The reason why the Spectra1964 article will be the final company spotlight is because I am in the process of creating a buyer’s guide for education. Though it is referred to as a buyer’s guide for education, it is actually a product guide which is designed to introduce the primary audience of the The Recording Session Vault— which have been music teachers, band directors, choir directors, theater coaches, music students, school administrators and young and aspiring engineers to the amazing technologies that can be found in the greatest recording studios in the world and the amazing companies which still create them. This project has taken me six months thus far, as I have been authoring the product descriptions, feature articles and research for it over the course of that time in the evenings. It was inspired by Mindy Peterson, who gave me the opportunity to appear as a guest on her fabulous podcast, Enhance Life With Music, and the other wonderful music teachers who I have had the opportunity to work with during my twenty-year career in education. The guide will include articles about each of the components that could be found in a legendary recording studio, how the legendary engineers of the past would have used each of those components and which of those components are still in use in fine recording studios today, plus, the stories of the companies that continue to lovingly create them. I have been so fortunate to have more than 40 professional audio companies and the wonderful people behind their products who have been both kind and gracious enough to provide their assistance and support to this educational project. It has been a monumental undertaking— and, it is my hope that it will serve to introduce both educators and those who love popular music to the products that have been used to create it, plus, how those amazing technologies can be used by them to teach the artists, engineers, musicians and producers of the future.

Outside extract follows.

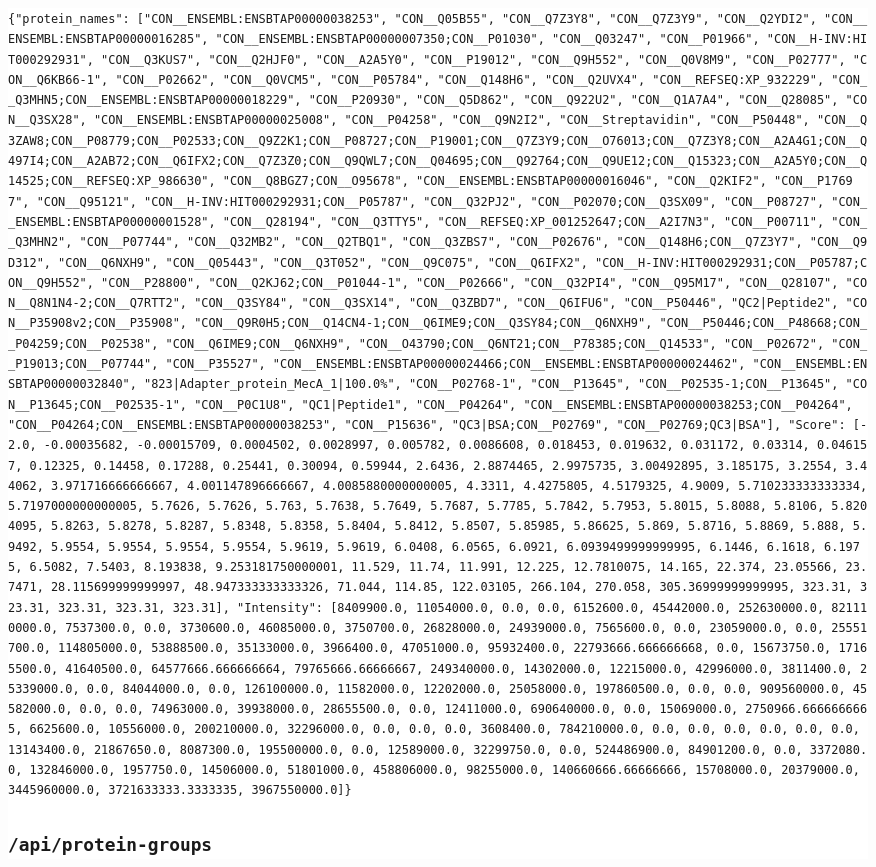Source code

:     {"protein_names": ["CON__ENSEMBL:ENSBTAP00000038253", "CON__Q05B55", "CON__Q7Z3Y8", "CON__Q7Z3Y9", "CON__Q2YDI2", "CON__ENSEMBL:ENSBTAP00000016285", "CON__ENSEMBL:ENSBTAP00000007350;CON__P01030", "CON__Q03247", "CON__P01966", "CON__H-INV:HIT000292931", "CON__Q3KUS7", "CON__Q2HJF0", "CON__A2A5Y0", "CON__P19012", "CON__Q9H552", "CON__Q0V8M9", "CON__P02777", "CON__Q6KB66-1", "CON__P02662", "CON__Q0VCM5", "CON__P05784", "CON__Q148H6", "CON__Q2UVX4", "CON__REFSEQ:XP_932229", "CON__Q3MHN5;CON__ENSEMBL:ENSBTAP00000018229", "CON__P20930", "CON__Q5D862", "CON__Q922U2", "CON__Q1A7A4", "CON__Q28085", "CON__Q3SX28", "CON__ENSEMBL:ENSBTAP00000025008", "CON__P04258", "CON__Q9N2I2", "CON__Streptavidin", "CON__P50448", "CON__Q3ZAW8;CON__P08779;CON__P02533;CON__Q9Z2K1;CON__P08727;CON__P19001;CON__Q7Z3Y9;CON__O76013;CON__Q7Z3Y8;CON__A2A4G1;CON__Q497I4;CON__A2AB72;CON__Q6IFX2;CON__Q7Z3Z0;CON__Q9QWL7;CON__Q04695;CON__Q92764;CON__Q9UE12;CON__Q15323;CON__A2A5Y0;CON__Q14525;CON__REFSEQ:XP_986630", "CON__Q8BGZ7;CON__O95678", "CON__ENSEMBL:ENSBTAP00000016046", "CON__Q2KIF2", "CON__P17697", "CON__Q95121", "CON__H-INV:HIT000292931;CON__P05787", "CON__Q32PJ2", "CON__P02070;CON__Q3SX09", "CON__P08727", "CON__ENSEMBL:ENSBTAP00000001528", "CON__Q28194", "CON__Q3TTY5", "CON__REFSEQ:XP_001252647;CON__A2I7N3", "CON__P00711", "CON__Q3MHN2", "CON__P07744", "CON__Q32MB2", "CON__Q2TBQ1", "CON__Q3ZBS7", "CON__P02676", "CON__Q148H6;CON__Q7Z3Y7", "CON__Q9D312", "CON__Q6NXH9", "CON__Q05443", "CON__Q3T052", "CON__Q9C075", "CON__Q6IFX2", "CON__H-INV:HIT000292931;CON__P05787;CON__Q9H552", "CON__P28800", "CON__Q2KJ62;CON__P01044-1", "CON__P02666", "CON__Q32PI4", "CON__Q95M17", "CON__Q28107", "CON__Q8N1N4-2;CON__Q7RTT2", "CON__Q3SY84", "CON__Q3SX14", "CON__Q3ZBD7", "CON__Q6IFU6", "CON__P50446", "QC2|Peptide2", "CON__P35908v2;CON__P35908", "CON__Q9R0H5;CON__Q14CN4-1;CON__Q6IME9;CON__Q3SY84;CON__Q6NXH9", "CON__P50446;CON__P48668;CON__P04259;CON__P02538", "CON__Q6IME9;CON__Q6NXH9", "CON__O43790;CON__Q6NT21;CON__P78385;CON__Q14533", "CON__P02672", "CON__P19013;CON__P07744", "CON__P35527", "CON__ENSEMBL:ENSBTAP00000024466;CON__ENSEMBL:ENSBTAP00000024462", "CON__ENSEMBL:ENSBTAP00000032840", "823|Adapter_protein_MecA_1|100.0%", "CON__P02768-1", "CON__P13645", "CON__P02535-1;CON__P13645", "CON__P13645;CON__P02535-1", "CON__P0C1U8", "QC1|Peptide1", "CON__P04264", "CON__ENSEMBL:ENSBTAP00000038253;CON__P04264", "CON__P04264;CON__ENSEMBL:ENSBTAP00000038253", "CON__P15636", "QC3|BSA;CON__P02769", "CON__P02769;QC3|BSA"], "Score": [-2.0, -0.00035682, -0.00015709, 0.0004502, 0.0028997, 0.005782, 0.0086608, 0.018453, 0.019632, 0.031172, 0.03314, 0.046157, 0.12325, 0.14458, 0.17288, 0.25441, 0.30094, 0.59944, 2.6436, 2.8874465, 2.9975735, 3.00492895, 3.185175, 3.2554, 3.44062, 3.971716666666667, 4.001147896666667, 4.0085880000000005, 4.3311, 4.4275805, 4.5179325, 4.9009, 5.710233333333334, 5.7197000000000005, 5.7626, 5.7626, 5.763, 5.7638, 5.7649, 5.7687, 5.7785, 5.7842, 5.7953, 5.8015, 5.8088, 5.8106, 5.8204095, 5.8263, 5.8278, 5.8287, 5.8348, 5.8358, 5.8404, 5.8412, 5.8507, 5.85985, 5.86625, 5.869, 5.8716, 5.8869, 5.888, 5.9492, 5.9554, 5.9554, 5.9554, 5.9554, 5.9619, 5.9619, 6.0408, 6.0565, 6.0921, 6.0939499999999995, 6.1446, 6.1618, 6.1975, 6.5082, 7.5403, 8.193838, 9.253181750000001, 11.529, 11.74, 11.991, 12.225, 12.7810075, 14.165, 22.374, 23.05566, 23.7471, 28.115699999999997, 48.947333333333326, 71.044, 114.85, 122.03105, 266.104, 270.058, 305.36999999999995, 323.31, 323.31, 323.31, 323.31, 323.31], "Intensity": [8409900.0, 11054000.0, 0.0, 0.0, 6152600.0, 45442000.0, 252630000.0, 821110000.0, 7537300.0, 0.0, 3730600.0, 46085000.0, 3750700.0, 26828000.0, 24939000.0, 7565600.0, 0.0, 23059000.0, 0.0, 25551700.0, 114805000.0, 53888500.0, 35133000.0, 3966400.0, 47051000.0, 95932400.0, 22793666.666666668, 0.0, 15673750.0, 17165500.0, 41640500.0, 64577666.666666664, 79765666.66666667, 249340000.0, 14302000.0, 12215000.0, 42996000.0, 3811400.0, 25339000.0, 0.0, 84044000.0, 0.0, 126100000.0, 11582000.0, 12202000.0, 25058000.0, 197860500.0, 0.0, 0.0, 909560000.0, 45582000.0, 0.0, 0.0, 74963000.0, 39938000.0, 28655500.0, 0.0, 12411000.0, 690640000.0, 0.0, 15069000.0, 2750966.6666666665, 6625600.0, 10556000.0, 200210000.0, 32296000.0, 0.0, 0.0, 0.0, 3608400.0, 784210000.0, 0.0, 0.0, 0.0, 0.0, 0.0, 0.0, 13143400.0, 21867650.0, 8087300.0, 195500000.0, 0.0, 12589000.0, 32299750.0, 0.0, 524486900.0, 84901200.0, 0.0, 3372080.0, 132846000.0, 1957750.0, 14506000.0, 51801000.0, 458806000.0, 98255000.0, 140660666.66666666, 15708000.0, 20379000.0, 3445960000.0, 3721633333.3333335, 3967550000.0]}


## `/api/protein-groups`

Once the educational product guide is completed, I will turn my attention to two other important components of the The Recording Session Vault Educational Website Project, authoring spotlight articles about the recording studios that were the places where some of the greatest music of the past was recorded that are still in operation and also, honoring the legendary recording studio engineers who were truly the great people behind the popular music that we have all come to love and to cherish. It is my plan to author one article per month after the guide has been created and is fully available. This will allow me to have the opportunity to work on my book project, which will be about the forces which led to the death of rock music and eventually to the rise of hip hop and country music in the 1990s and finally to the music scene that is with us in the present. It will also allow me to be able to launch a podcast series that will about the legendary albums of the past and the engineers, musicians and producers who were behind their development. I plan on using the blog just for basic updates on a monthly basis. Next week, I will post an end of the year in review for the website.


I want to close by ending this post with a wish for each of you. From my family to yours, we want to take a moment to wish each of you and your families both a Merry Christmas and a Happy Holiday Season.